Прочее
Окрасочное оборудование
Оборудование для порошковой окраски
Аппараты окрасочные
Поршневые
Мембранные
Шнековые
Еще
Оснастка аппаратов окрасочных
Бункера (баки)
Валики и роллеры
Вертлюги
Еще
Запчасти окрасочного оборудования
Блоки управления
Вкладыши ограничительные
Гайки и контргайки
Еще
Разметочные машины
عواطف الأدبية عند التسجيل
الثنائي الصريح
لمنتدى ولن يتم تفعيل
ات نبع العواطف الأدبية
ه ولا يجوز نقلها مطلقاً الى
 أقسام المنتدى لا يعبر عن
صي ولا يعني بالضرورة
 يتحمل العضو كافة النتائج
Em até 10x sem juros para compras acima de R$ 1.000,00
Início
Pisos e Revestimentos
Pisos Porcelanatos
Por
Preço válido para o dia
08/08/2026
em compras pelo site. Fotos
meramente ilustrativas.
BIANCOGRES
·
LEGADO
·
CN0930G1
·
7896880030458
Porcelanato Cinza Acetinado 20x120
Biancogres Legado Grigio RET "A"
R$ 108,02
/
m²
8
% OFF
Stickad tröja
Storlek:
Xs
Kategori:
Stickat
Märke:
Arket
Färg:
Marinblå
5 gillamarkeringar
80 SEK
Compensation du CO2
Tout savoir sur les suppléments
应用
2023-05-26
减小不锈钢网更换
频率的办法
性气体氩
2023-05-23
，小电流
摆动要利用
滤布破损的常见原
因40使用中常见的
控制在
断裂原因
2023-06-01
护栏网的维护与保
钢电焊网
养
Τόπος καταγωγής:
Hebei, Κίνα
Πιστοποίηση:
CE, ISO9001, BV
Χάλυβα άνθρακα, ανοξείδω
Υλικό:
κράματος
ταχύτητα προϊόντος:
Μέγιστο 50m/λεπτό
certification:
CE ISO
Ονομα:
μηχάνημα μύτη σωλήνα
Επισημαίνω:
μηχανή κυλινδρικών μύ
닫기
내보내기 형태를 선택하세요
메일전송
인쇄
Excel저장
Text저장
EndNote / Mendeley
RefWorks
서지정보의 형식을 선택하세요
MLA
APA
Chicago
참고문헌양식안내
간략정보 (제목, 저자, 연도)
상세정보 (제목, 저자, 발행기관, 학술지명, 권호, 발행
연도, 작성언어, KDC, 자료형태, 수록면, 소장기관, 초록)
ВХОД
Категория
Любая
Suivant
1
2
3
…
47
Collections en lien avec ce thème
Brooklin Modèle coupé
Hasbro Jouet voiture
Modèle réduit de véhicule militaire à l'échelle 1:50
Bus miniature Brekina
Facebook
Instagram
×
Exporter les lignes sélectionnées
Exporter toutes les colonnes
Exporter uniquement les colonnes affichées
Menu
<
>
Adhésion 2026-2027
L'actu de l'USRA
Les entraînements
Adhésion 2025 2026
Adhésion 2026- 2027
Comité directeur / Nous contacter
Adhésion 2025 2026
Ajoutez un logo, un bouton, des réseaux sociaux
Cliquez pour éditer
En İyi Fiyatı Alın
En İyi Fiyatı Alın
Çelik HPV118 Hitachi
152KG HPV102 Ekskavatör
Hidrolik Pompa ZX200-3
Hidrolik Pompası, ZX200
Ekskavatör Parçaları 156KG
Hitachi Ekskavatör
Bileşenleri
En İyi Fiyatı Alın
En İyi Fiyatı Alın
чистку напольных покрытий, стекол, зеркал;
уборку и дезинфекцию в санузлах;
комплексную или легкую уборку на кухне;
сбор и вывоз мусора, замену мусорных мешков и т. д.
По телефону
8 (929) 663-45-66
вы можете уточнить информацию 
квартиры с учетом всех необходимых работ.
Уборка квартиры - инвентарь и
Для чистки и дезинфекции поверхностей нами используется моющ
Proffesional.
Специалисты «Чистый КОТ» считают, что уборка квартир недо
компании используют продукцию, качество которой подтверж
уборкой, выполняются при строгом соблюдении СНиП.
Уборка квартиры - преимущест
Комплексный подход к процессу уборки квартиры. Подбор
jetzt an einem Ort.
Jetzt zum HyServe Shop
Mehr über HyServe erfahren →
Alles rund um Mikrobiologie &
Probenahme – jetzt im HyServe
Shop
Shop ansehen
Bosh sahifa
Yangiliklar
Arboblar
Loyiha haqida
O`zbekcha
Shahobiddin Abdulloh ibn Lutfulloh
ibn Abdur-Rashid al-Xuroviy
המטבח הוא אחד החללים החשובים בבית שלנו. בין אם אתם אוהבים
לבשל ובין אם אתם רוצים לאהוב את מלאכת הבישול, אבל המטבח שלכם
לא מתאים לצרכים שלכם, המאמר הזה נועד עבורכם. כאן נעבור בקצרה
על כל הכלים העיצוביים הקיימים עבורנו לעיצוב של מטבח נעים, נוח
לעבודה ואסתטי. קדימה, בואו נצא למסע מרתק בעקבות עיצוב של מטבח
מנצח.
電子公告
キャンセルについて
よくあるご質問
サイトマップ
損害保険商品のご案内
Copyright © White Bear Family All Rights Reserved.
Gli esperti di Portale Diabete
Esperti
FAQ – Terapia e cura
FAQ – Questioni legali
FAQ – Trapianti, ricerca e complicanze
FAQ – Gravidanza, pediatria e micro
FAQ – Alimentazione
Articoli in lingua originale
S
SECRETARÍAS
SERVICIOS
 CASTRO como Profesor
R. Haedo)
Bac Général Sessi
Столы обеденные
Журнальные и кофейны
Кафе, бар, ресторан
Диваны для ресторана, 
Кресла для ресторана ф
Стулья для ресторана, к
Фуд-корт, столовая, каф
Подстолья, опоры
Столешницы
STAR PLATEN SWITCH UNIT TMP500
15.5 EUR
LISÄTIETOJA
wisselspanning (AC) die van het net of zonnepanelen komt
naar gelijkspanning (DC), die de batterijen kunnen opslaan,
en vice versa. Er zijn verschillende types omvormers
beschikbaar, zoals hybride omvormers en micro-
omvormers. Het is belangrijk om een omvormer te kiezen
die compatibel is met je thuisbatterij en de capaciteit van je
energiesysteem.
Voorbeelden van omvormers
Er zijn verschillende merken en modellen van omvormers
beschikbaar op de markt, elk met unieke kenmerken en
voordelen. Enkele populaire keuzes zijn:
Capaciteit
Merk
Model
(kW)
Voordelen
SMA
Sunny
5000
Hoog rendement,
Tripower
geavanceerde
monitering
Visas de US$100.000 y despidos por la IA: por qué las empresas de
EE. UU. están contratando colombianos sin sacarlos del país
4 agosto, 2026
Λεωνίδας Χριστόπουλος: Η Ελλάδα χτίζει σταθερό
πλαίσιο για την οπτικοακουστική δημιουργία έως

Task: Set down, from the entries above, exactly the lines from the one with "Для чистки и" up to and including the one with "Уборка квартиры - преимущест", and no other lines.

Output of the exercise:
Для чистки и дезинфекции поверхностей нами используется моющ
Proffesional.
Специалисты «Чистый КОТ» считают, что уборка квартир недо
компании используют продукцию, качество которой подтверж
уборкой, выполняются при строгом соблюдении СНиП.
Уборка квартиры - преимущест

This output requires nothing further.